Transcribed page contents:
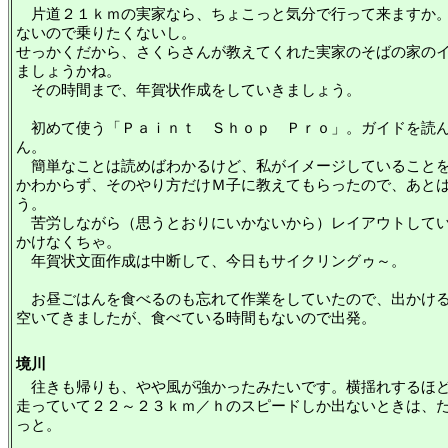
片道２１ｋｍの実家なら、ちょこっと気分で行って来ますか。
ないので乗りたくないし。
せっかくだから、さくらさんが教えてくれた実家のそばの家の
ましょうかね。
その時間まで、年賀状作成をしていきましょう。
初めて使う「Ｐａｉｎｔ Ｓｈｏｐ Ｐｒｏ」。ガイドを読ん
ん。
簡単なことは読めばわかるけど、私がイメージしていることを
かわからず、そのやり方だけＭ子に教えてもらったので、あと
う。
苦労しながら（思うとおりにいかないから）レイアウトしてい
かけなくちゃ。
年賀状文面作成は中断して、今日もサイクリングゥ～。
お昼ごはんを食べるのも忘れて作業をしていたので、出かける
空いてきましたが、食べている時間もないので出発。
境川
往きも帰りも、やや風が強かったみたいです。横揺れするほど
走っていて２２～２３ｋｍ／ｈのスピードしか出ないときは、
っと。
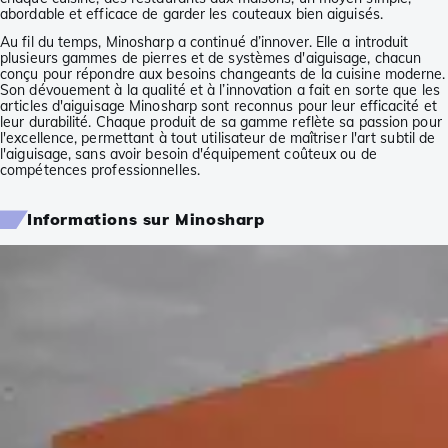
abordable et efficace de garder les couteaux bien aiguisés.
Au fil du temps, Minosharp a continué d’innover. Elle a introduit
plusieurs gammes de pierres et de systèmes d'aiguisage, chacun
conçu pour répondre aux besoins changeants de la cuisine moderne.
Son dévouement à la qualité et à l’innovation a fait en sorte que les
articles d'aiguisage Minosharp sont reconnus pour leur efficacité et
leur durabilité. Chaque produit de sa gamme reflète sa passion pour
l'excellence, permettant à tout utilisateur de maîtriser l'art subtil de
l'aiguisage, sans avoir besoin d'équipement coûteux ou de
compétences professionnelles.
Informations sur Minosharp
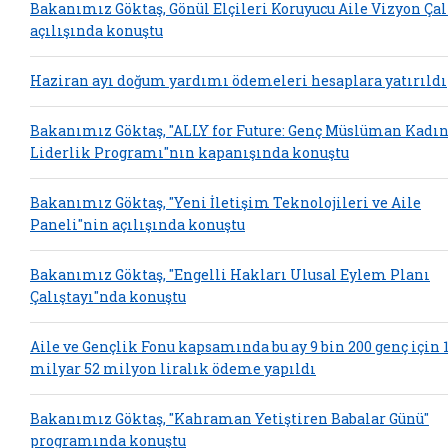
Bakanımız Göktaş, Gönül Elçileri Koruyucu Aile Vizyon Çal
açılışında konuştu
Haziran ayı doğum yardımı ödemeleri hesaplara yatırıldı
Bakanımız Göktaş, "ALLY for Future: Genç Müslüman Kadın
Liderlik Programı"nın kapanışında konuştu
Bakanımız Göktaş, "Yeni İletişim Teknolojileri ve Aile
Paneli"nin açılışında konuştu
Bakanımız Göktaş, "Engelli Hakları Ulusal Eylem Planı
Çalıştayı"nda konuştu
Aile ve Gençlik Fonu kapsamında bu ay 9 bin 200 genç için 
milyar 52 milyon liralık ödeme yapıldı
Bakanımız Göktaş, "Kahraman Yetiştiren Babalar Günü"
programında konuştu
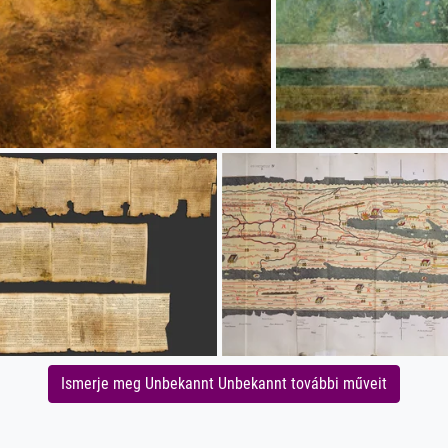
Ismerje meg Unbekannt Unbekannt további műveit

## What to do
Update the stretch from the line containing "abordable et efficace" through the line containing "conçu pour répondre" by replacing "couteaux" with "ciseaux", keeping everything else unchanged, and give only those lines.

## Task answer
abordable et efficace de garder les ciseaux bien aiguisés.
Au fil du temps, Minosharp a continué d’innover. Elle a introduit
plusieurs gammes de pierres et de systèmes d'aiguisage, chacun
conçu pour répondre aux besoins changeants de la cuisine moderne.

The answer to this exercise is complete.